Print the book review below in full, word for word.
+++ PASSAGE SHOWN
One is half disposed to quarrel a little with the title of Literary Bypaths in Old England,4 What is a literary bypath ? The proper joy of a bypath, it would seem, is anything but literary. On the other hand, if the phrase be figurative, intended merely of the realm of letters, how is it that Spenser, Gray, and Goldsmith, Burns, and Keats, are found lurking in the by-ways of English literature, and who then are they that hold the grand route ? But this is caviling, while Mr. Henry Shelley’s book is really charming. He conducts us to the Penshurst of Philip and Algernon Sidney, and the ever beautiful Selborne of Gilbert White; to Stoke Poges (as he pleases to spell it) and the Eton of Gray, and those dimmest purlieus of old London town, that filled the place of landscape in the childish imaginations of John Keats and Thomas Hood. He explores Ayrshire and bleak Annandale for the sake of Burns and Carlyle, and leafy Buckinghamshire in the track of William Penn; saluting, in a final and very interesting chapter, all about the venerable city of Winchester, a long procession of shades, beginning with Alfred the Great and ending with Jane Austen. Mr. Shelley is in many respects quite the ideal guide, unassuming, sympathetic, and exceedingly well informed. He refreshes vague memories and supplies fresh clues at almost every turn, and his is exactly the book one would like to take along on a pilgrimage to poetic shrines, but — and it is a serious but — for the clumsy proportions and gross material weight of the volume. The plates are beautiful, and there are exactly one hundred and twenty-five of them, mostly reproduced from photographs of the author’s own; but so reproduced, and accompanied by so magnificently printed a text that the book is positively not portable. Why should there not be a plain, working edition of so excellent a vade-mecum, printed on light paper, bound in soft covers, and with no illustrations at all ? since he certainly does not need them who is to have the veritable scenes before his eyes. Let the luxuries of type and adornment be reserved for our friend, the inveterate —more often, alas! involuntary — stay-at-home traveler. But even he will find a book-rest convenient.
++++++
+++ EXTRACTED DATA
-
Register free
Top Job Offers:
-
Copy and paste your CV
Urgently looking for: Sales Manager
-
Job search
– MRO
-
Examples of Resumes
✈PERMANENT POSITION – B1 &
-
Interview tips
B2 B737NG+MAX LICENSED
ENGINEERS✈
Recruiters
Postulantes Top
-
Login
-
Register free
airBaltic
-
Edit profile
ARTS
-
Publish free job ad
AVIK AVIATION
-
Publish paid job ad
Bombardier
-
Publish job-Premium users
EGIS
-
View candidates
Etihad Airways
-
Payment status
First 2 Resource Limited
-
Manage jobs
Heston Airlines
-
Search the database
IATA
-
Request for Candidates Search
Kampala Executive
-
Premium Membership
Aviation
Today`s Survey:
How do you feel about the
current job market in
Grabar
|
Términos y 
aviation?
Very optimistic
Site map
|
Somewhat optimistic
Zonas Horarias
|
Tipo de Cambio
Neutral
++++++
+++ EXTRACTED DATA
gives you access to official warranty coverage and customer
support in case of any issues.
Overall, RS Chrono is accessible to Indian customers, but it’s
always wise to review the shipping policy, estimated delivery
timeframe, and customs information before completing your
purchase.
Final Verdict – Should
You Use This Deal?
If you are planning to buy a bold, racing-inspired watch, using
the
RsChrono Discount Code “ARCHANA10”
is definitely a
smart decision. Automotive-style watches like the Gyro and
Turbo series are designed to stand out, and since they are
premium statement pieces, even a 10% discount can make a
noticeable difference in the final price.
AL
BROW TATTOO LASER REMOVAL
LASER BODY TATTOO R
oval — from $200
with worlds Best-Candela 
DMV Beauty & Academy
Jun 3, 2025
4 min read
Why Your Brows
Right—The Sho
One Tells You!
++++++
### RESPONSE TO THE EXERCISE
One is half disposed to quarrel a little with the title of Literary Bypaths in Old England,4 What is a literary bypath ? The proper joy of a bypath, it would seem, is anything but literary. On the other hand, if the phrase be figurative, intended merely of the realm of letters, how is it that Spenser, Gray, and Goldsmith, Burns, and Keats, are found lurking in the by-ways of English literature, and who then are they that hold the grand route ? But this is caviling, while Mr. Henry Shelley’s book is really charming. He conducts us to the Penshurst of Philip and Algernon Sidney, and the ever beautiful Selborne of Gilbert White; to Stoke Poges (as he pleases to spell it) and the Eton of Gray, and those dimmest purlieus of old London town, that filled the place of landscape in the childish imaginations of John Keats and Thomas Hood. He explores Ayrshire and bleak Annandale for the sake of Burns and Carlyle, and leafy Buckinghamshire in the track of William Penn; saluting, in a final and very interesting chapter, all about the venerable city of Winchester, a long procession of shades, beginning with Alfred the Great and ending with Jane Austen. Mr. Shelley is in many respects quite the ideal guide, unassuming, sympathetic, and exceedingly well informed. He refreshes vague memories and supplies fresh clues at almost every turn, and his is exactly the book one would like to take along on a pilgrimage to poetic shrines, but — and it is a serious but — for the clumsy proportions and gross material weight of the volume. The plates are beautiful, and there are exactly one hundred and twenty-five of them, mostly reproduced from photographs of the author’s own; but so reproduced, and accompanied by so magnificently printed a text that the book is positively not portable. Why should there not be a plain, working edition of so excellent a vade-mecum, printed on light paper, bound in soft covers, and with no illustrations at all ? since he certainly does not need them who is to have the veritable scenes before his eyes. Let the luxuries of type and adornment be reserved for our friend, the inveterate —more often, alas! involuntary — stay-at-home traveler. But even he will find a book-rest convenient.